Текст документа >>

----------------

Канцлер Безбородко писал в Англию к своему родичу, Виктору Павловичу Кочубею:

«Князь (Потемкин) у Льва Александровича Нарышкина всякий вечер провождает. В городе уверены, что он женится на Марии Львовне. Принимают туда теперь людей с разбором, а вашу братью, молодежь, исключают». Дмитрий Львович Нарышкин, впоследствии обер-егермейстер, женился на польской княгине Марии Антоновне Четвертинской, знаменитой своею красотой и вниманием императора Александра I. По свидетельству современников, ее сердечная доброта отражалась у ней не только во взоре, но и в голосе, и в каждом ее приеме; она делала столько добра, сколько могла, и беспрестанно хлопотала за бедных и несчастных. Женившись на ней, Нарышкин выделился из родительского дома; это обстоятельство дало другу дома его, поэту Державину, написать грациозное стихотворение «Новоселье молодых», где он молодых хозяев воспевает под именем «Дафниса и Дафны».

Затем у Державина встречается и другое стихотворение, «Аспазии», написанное для Марьи Антоновны Нарышкиной. Она имела гибкий стан, правильные черты лица, большие глаза, приятнейшую улыбку, матовую, прозрачную, неполированного мрамора белизну кожи.

----------------

Исходные данные >>
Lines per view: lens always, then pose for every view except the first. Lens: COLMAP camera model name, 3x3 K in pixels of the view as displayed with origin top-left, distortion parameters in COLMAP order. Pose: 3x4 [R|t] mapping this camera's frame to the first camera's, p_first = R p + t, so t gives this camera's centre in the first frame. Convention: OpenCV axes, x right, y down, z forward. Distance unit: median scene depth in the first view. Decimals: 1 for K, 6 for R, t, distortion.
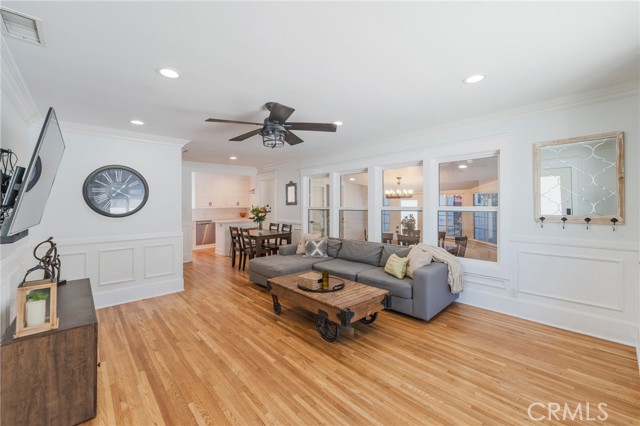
lens RADIAL K [[261.6, 0, 320.3], [0, 261.6, 206.0], [0, 0, 1]] dist [-0.001215, -0.000154]
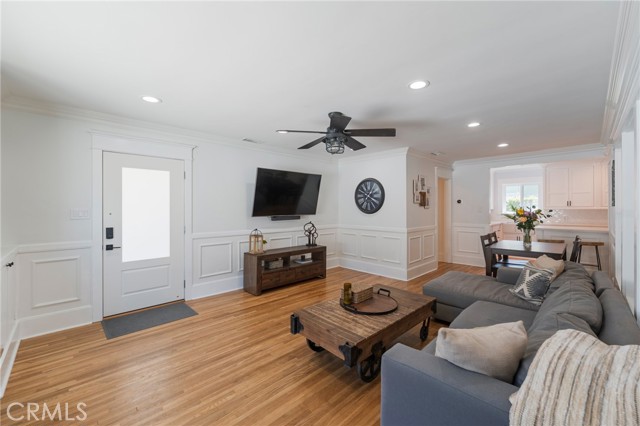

----------------

Что сделать >>
a – Перечислите все черты внешности Марьи Антоновны Нарышкиной, названные в тексте о Нарышкиных.
b – Пожалуйста, подхватите текст о Нарышкиных и продолжите его после последнего предложения.
Строки для работы не понадобятся.

Ответы по номерам >>
a – Гибкий стан, правильные черты лица, большие глаза, приятнейшая улыбка, матовая, прозрачная, неполированного мрамора белизна кожи.

b –
Ф. Вигель, видевший Нарышкину, описывает встречу так: «Разиня рот, стоял я перед ее ложей и преглупым образом дивился ее красоте, до того совершенной, что она казалась неестественною, невозможною; скажу только одно: в Петербурге, тогда изобиловавшем красавицами, она была гораздо лучше всех».

Род князей Четвертинских происходит от русских государей, от Святого Владимира и от правнука его, Святополка, князя Черниговского.

Потомство последнего сделалось подвластно Литве, когда этот край отделился от России. Предки Четвертинских, размножаясь, обеднели. При Петре Великом Гедеон, князь Четвертинский, был православным митрополитом в Киеве, и уже потомки его впали в католицизм и затем возвысились в Польше в почестях. Отец княгини Марии Антоновны был умерщвлен в 1794 году во время варшавского возмущения.

Про брата мужа Марии Антоновны в обществе тоже много ходило анекдотов и рассказов. Так, на каком-то торжественном празднестве в Кадетском корпусе в присутствии великого князя Константина Павловича и многих высших сановников Нарышкин подходит к великому князю и говорит:

– У меня тут тоже есть младший.

– Я и не знал, – отвечает великий князь, – представьте мне его.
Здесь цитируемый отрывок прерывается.